Green City Solutions’ urban moss installation was chosen as the overall winner for its ability to be replicated widely and easily throughout the world to tackle urban air pollution, which is an acute problem in many cities.

Its product, the CityTree, consists of moss cultures that filter the air to make it cleaner. It is powered by solar panels, has a water collection system and is internet-connected, requiring only a minimum amount of maintenance during the year. It claims that the moss growing on the installation can absorb as much carbon dioxide as 275 trees. It also reduces particulate matter and NOx molecules produced by vehicles.

The City Tree
The City Tree


CityTree also monitors the air quality and reports on improvements, while its NFC/iBeacon technology enables wireless and location-based advertising opportunities for business partners to provide a channel for financing.

The CityTree has a reach of up to 50 metres, with 1682 single slots individually controlled and supplied with nutrition, water and salt, which allows for optimal vitality and structure of the moss-plant combinations.

Closed loop plastic

One of the most difficult materials to build into a circular economy is plastic.

But, also in Berlin, SYSTEMIQ, an advisory, business building and investment company, has collaborated with the Ellen MacArthur Foundation on the New Plastics Economy initiative consisting of 40 leading companies, including Coca-Cola and Veolia, and cities like Copenhagen and the London Waste and Recycling Board. Its new research on the topic is for publication later this month.

SYSTEMIQ’s business is to identify and create opportunities for system-level impact across energy, food and land use, the circular economy and the built environment.

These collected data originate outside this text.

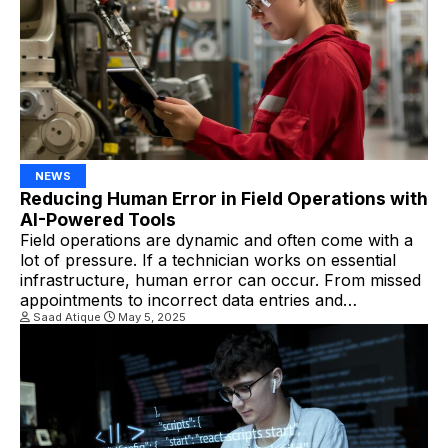
Autonomous dispatching utilizes […]
NEWS
Reducing Human Error in Field Operations with
AI-Powered Tools
Field operations are dynamic and often come with a
lot of pressure. If a technician works on essential
infrastructure, human error can occur. From missed
appointments to incorrect data entries and
misdiagnosed issues, even minor mistakes can lead to
Saad Atique
May 5, 2025
significant problems. By leveraging artificial
intelligence (AI), FSM companies can revolutionize
field service operations management. AI […]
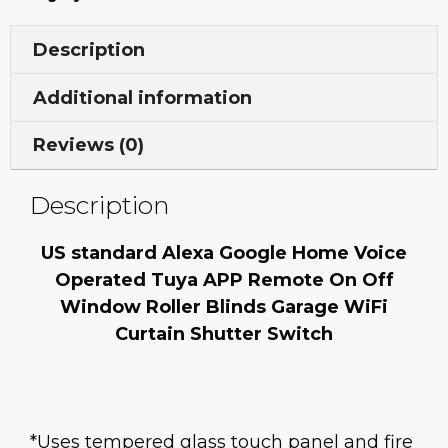
Description
Additional information
Reviews (0)
Description
US standard Alexa Google Home Voice
Operated Tuya APP Remote On Off
Window Roller Blinds Garage WiFi
Curtain Shutter Switch
*Uses tempered glass touch panel and fire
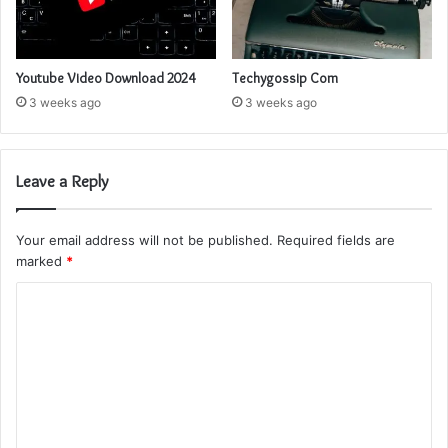
Youtube Video Download 2024
Techygossip Com
3 weeks ago
3 weeks ago
Leave a Reply
Your email address will not be published.
Required fields are
marked
*
C
o
m
m
e
n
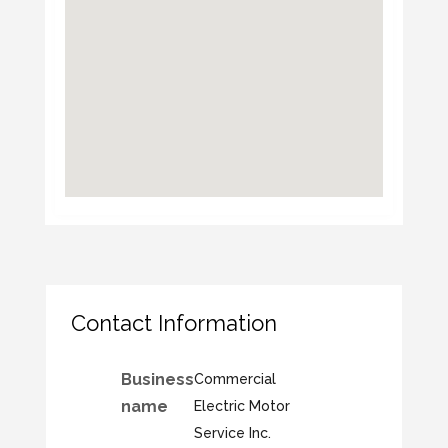
Contact Information
Business
Commercial
name
Electric Motor
Service Inc.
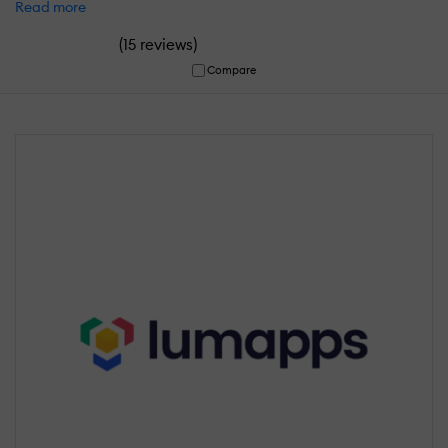
Read more
(
)
15 reviews
Compare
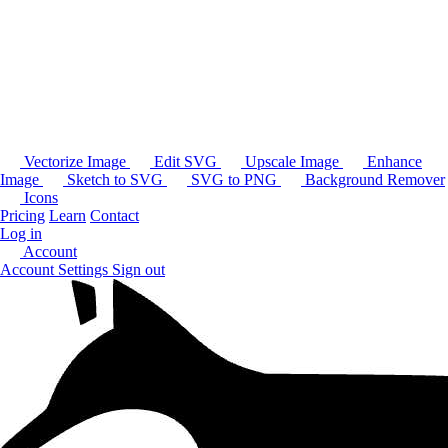
Vectorize Image
Edit SVG
Upscale Image
Enhance
Image
Sketch to SVG
SVG to PNG
Background Remover
Icons
Pricing
Learn
Contact
Log in
Account
Account Settings
Sign out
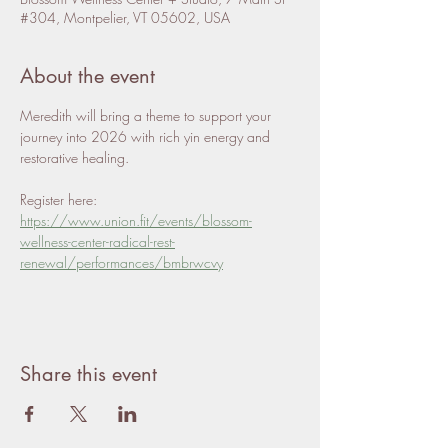
#304, Montpelier, VT 05602, USA
About the event
Meredith will bring a theme to support your 
journey into 2026 with rich yin energy and 
restorative healing. 
Register here: 
https://www.union.fit/events/blossom-
wellness-center-radical-rest-
renewal/performances/bmbrwcvy
Share this event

The New Plastics Economy is an ambitious, three-year initiative to build momentum towards a plastics system that works. Applying the principles of the circular economy, the initiative brings together key stakeholders to rethink and redesign the future of plastics, starting with packaging.

Amongst its aims is the design of a Global Plastics Protocol. This will be a common target for companies to innovate towards, that will overcome the existing fragmentation of plastic types and industrial processes in order to enable the creation of effective markets for recycling plastics.

No one should underestimate the task of converting the present linear system of resource extraction, manufacturing, consumption and dumping to the circular one. But it is inspiring to know that so many people people and cities are already coming around.